Früher verrichteten Nonnen im Sinne der Nächstenliebe die
Krankenpflege für „Gottes Lohn“. Krankenschwestern hatten
ihren Einsatz an vorderster Front. In Feldlazaretten kümmerten
sie sich rund um die Uhr um die verletzten Soldaten. Immer ein
Lächeln auf den Lippen verrichteten sie engelgleich „aus tiefsten
Herzen“ klaglos die nicht enden wollende Arbeit. Das Dienen war
ihre wahre Bestimmung. Permanente Selbstaufopferung und
Selbstverleugnung waren angesagt. Die eigene Befindlichkeit
spielte da keine, bestenfalls eine untergeordnete Rolle. Die
Krankenschwestern waren gegenüber dem Arzt
weisungsgebunden und ihm untertan. Die Anweisungen der
„Halbgötter in Weiß“ wurden so gut wie nicht hinterfragt,
geschweige denn angezweifelt. Der Arzt hatte quasi immer recht.
„Sei wie das Veilchen im Moose, sittsam bescheiden und rein und
nicht wie die stolze Rose, die immer bewundert will sein“ (Göthe).
Man könnte meinen, er hätte in weiser Voraussicht dieses
Gedicht speziell für die (damaligen) Krankenschwestern verfasst.
Ungerecht: Krankenschwestern werden auch heutzutage bei
gleicher Leistungserbringung geringer entlohnt als ihre
männlichen Kollegen.
Das Berufsbild der Krankenpflege wird nach wie vor sexualisiert.
Sexuelle Übergriffe seitens der Patienten sind mehr oder weniger
an der Tagesordnung. Der Film „Krankenschwestern- Report“
(1972) hatte diesbezüglich noch Öl ins Feuer gegossen.
Krankenpflege ist ein sehr anstrengender und verantwortungs-
voller Beruf. Viele fragen sich schon in jungen Jahren, ob sie bis
zur Rente durchhalten können. Etliche Fachkräfte steigen bereits
wenige Jahre nach dem Krankenpflegeexamen aus. Sie suchen
ihr Glück in anderen Berufen/Tätigkeitsfeldern oder im Ausland,
wo in einigen Ländern der Personalschlüssel der Pflege und die
Bezahlung der aktuellen Belastungssituation gerechter werden.

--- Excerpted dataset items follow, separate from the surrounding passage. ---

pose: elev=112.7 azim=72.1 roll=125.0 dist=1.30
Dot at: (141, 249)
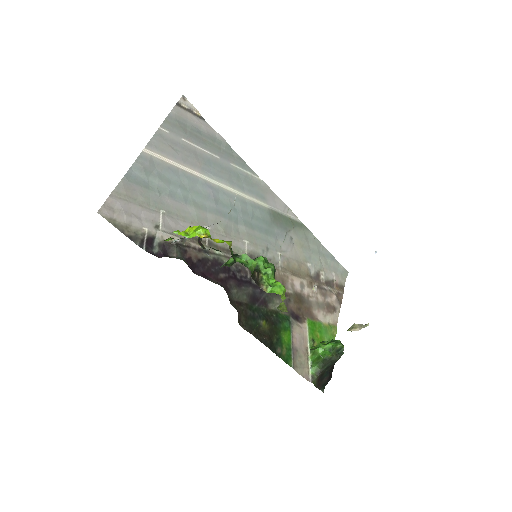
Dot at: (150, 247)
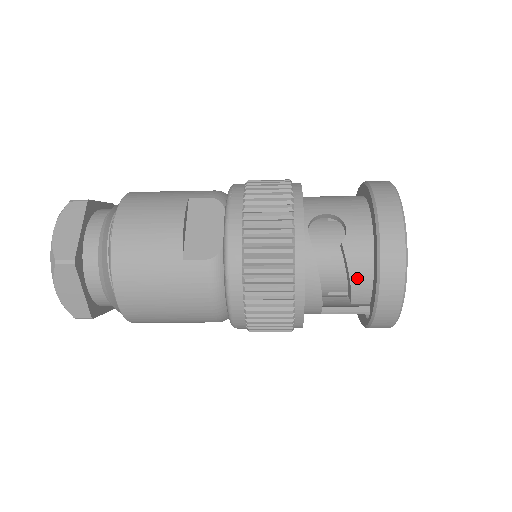
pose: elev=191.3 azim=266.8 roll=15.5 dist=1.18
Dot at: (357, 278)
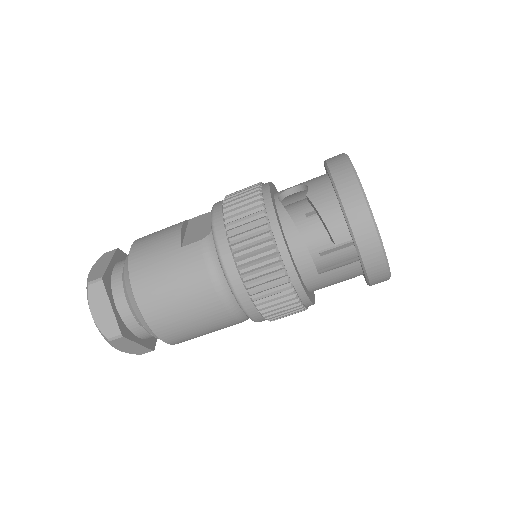
Dot at: (327, 215)
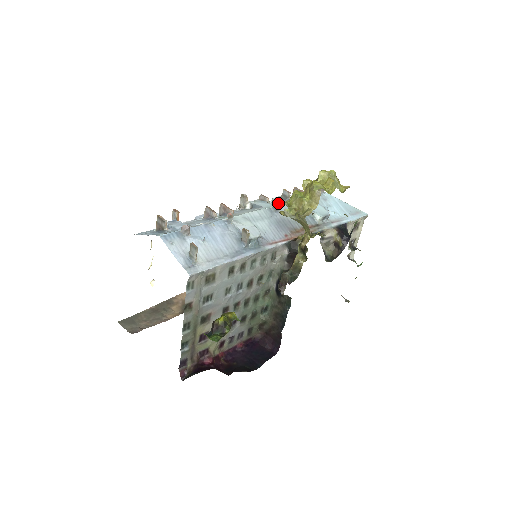
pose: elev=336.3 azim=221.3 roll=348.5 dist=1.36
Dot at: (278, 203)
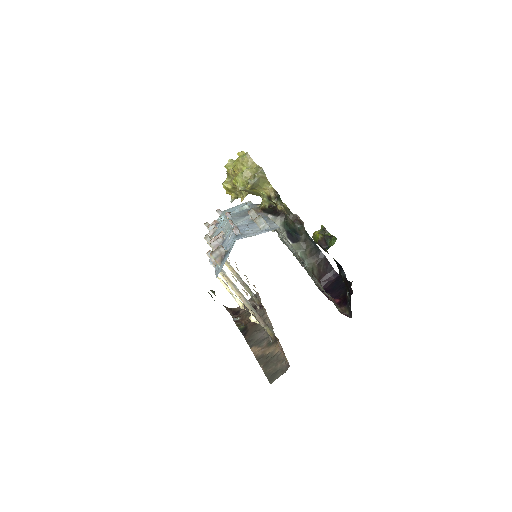
Dot at: (228, 212)
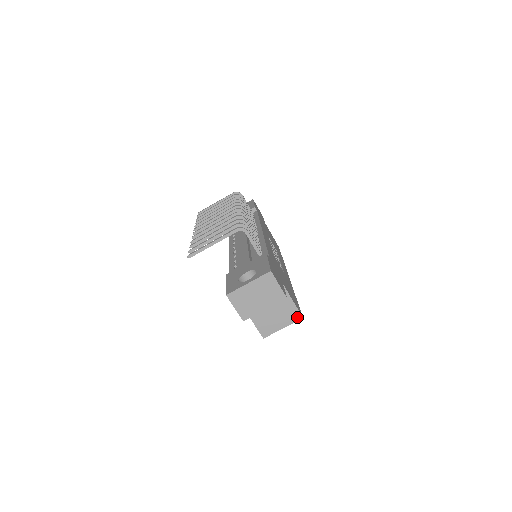
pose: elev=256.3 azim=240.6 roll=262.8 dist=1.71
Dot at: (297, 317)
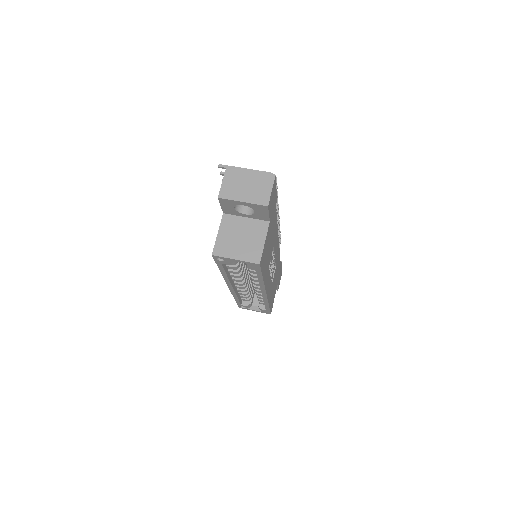
Dot at: (256, 259)
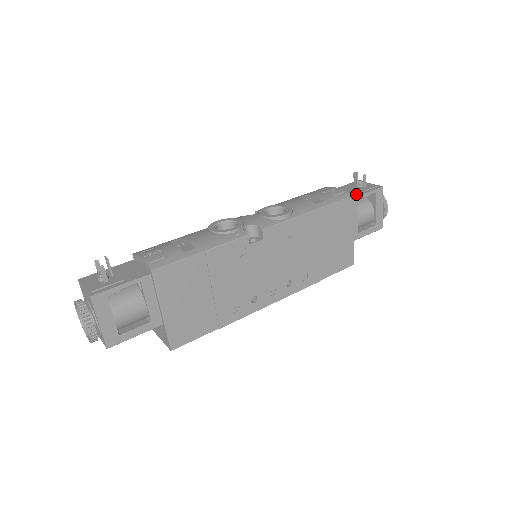
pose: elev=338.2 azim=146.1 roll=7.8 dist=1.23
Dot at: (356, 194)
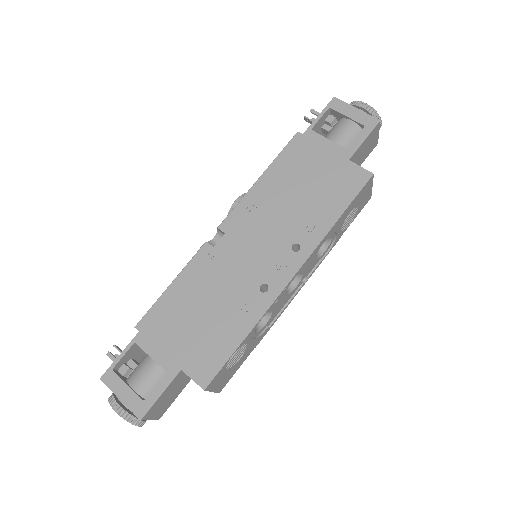
Dot at: (310, 128)
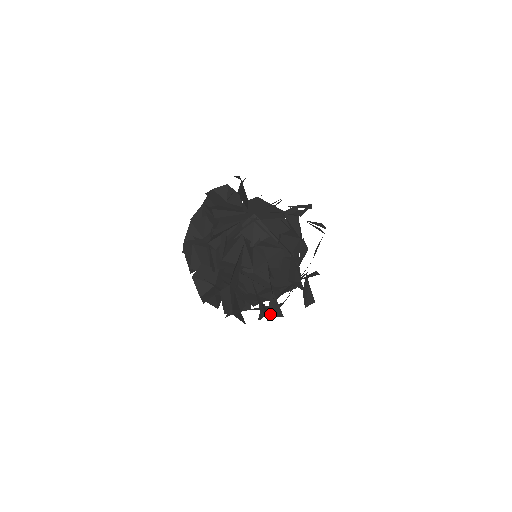
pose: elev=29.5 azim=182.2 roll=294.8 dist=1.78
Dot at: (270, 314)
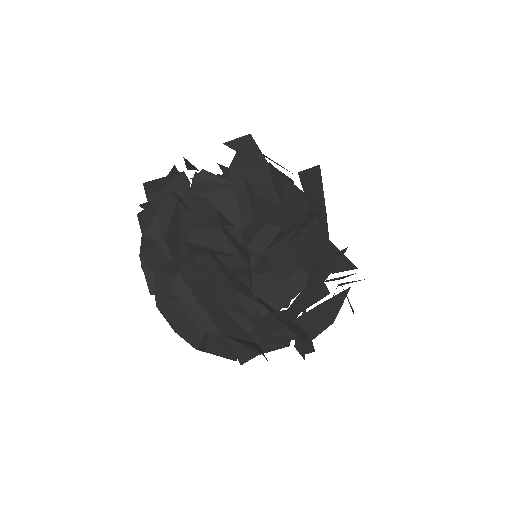
Dot at: (260, 295)
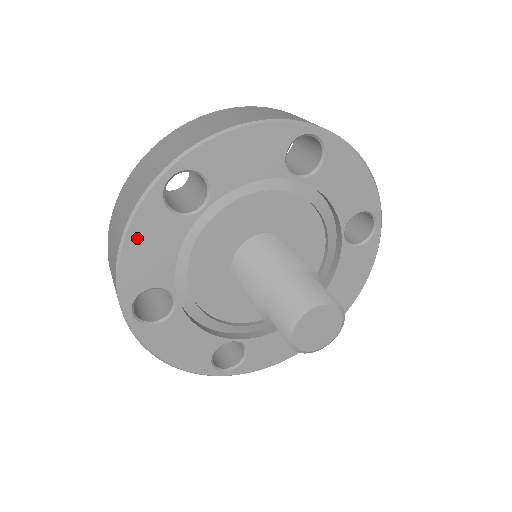
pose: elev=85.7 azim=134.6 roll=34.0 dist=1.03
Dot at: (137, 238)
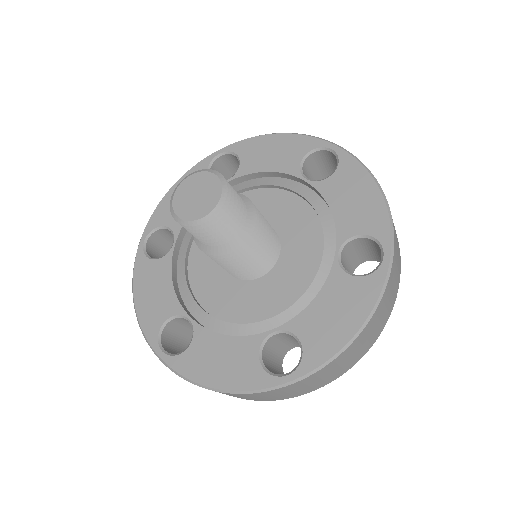
Dot at: (141, 290)
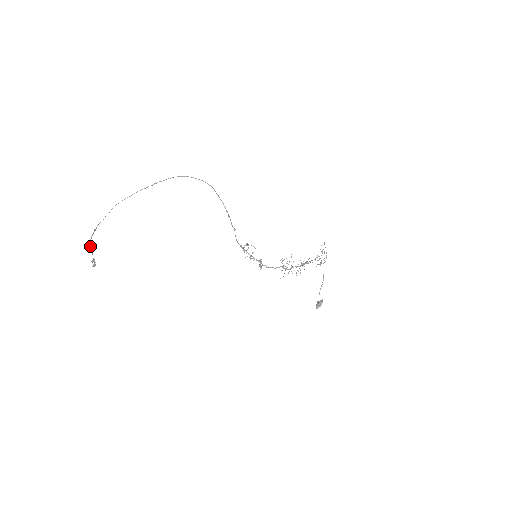
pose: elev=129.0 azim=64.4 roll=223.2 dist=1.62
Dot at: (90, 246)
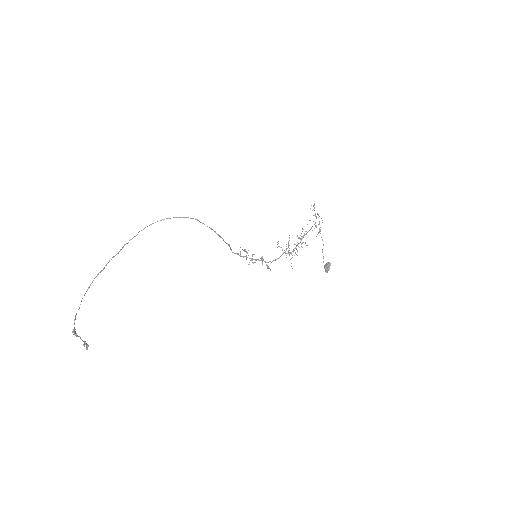
Dot at: (76, 335)
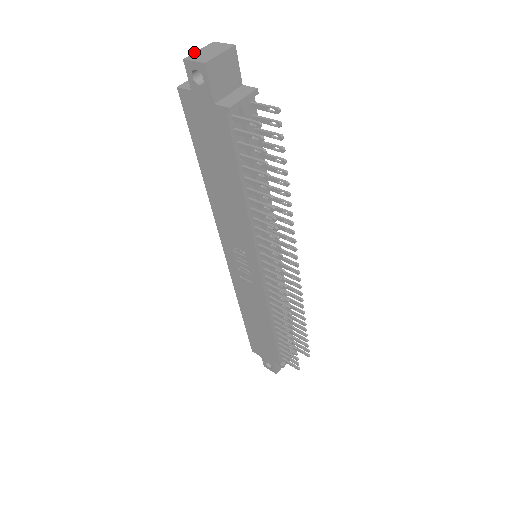
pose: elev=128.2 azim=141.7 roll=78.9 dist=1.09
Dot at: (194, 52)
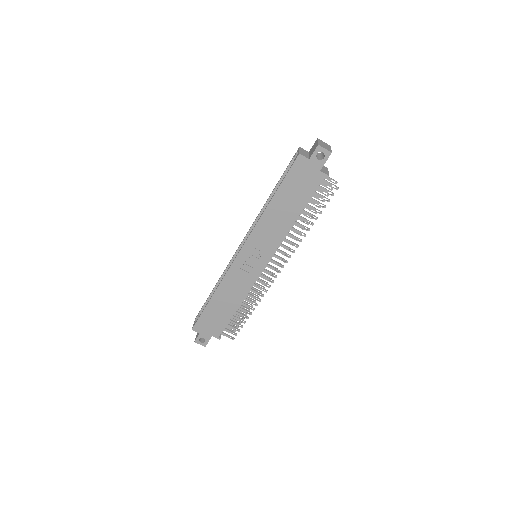
Dot at: (318, 142)
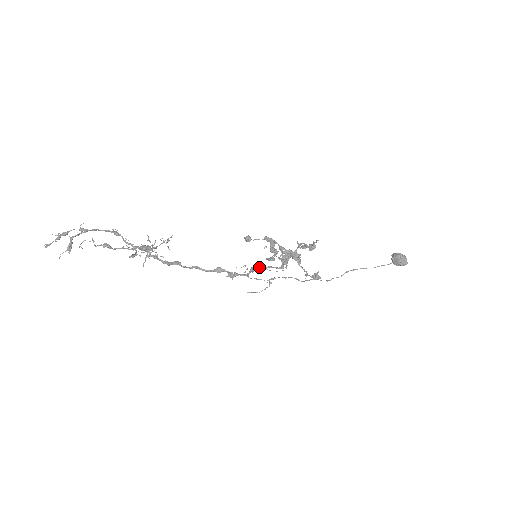
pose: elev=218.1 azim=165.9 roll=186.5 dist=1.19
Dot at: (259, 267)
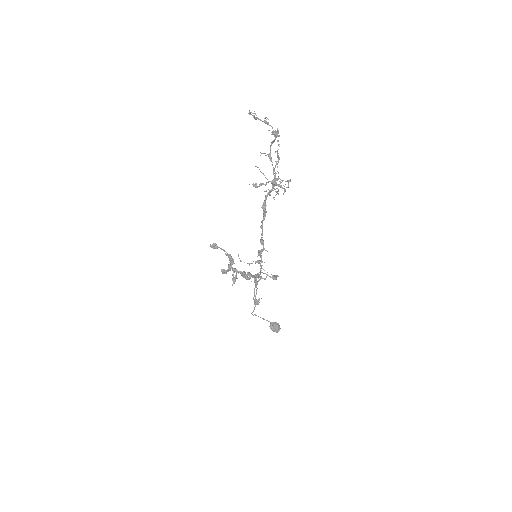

Wer im Pflegeberuf unter widrigen Umständen durchzuhalten
versucht, dem droht wegen permanenter Überarbeitung die
Frühberentung. Leiharbeiter in der Pflege stehen infolge
befristeter Arbeitsverträge erst recht unter Druck. Die
Zukunftsplanung ist und bleibt unter solchen Umständen
ungewiss.
Auch das Thema ist ein Thema ohne Ende – es wartet auf eine
erfreuliche Wende.
Wochenendgruß von Ingrid
Ingrid Baumgart-Fütterer (31.05.2021):
Wenn Pflegekräfte den Wald vor lauter Bäumen nicht mehr
sehen, geschweige denn den Silberstreif am Horizont geht
irgendwann die überaus wertvolle intrinsische Motivation verloren
- dieses innere Feuer der Begeisterung für den Beruf -
Arbeitgeber sollten Interesse daran haben, diesem "Leuchtfeuer"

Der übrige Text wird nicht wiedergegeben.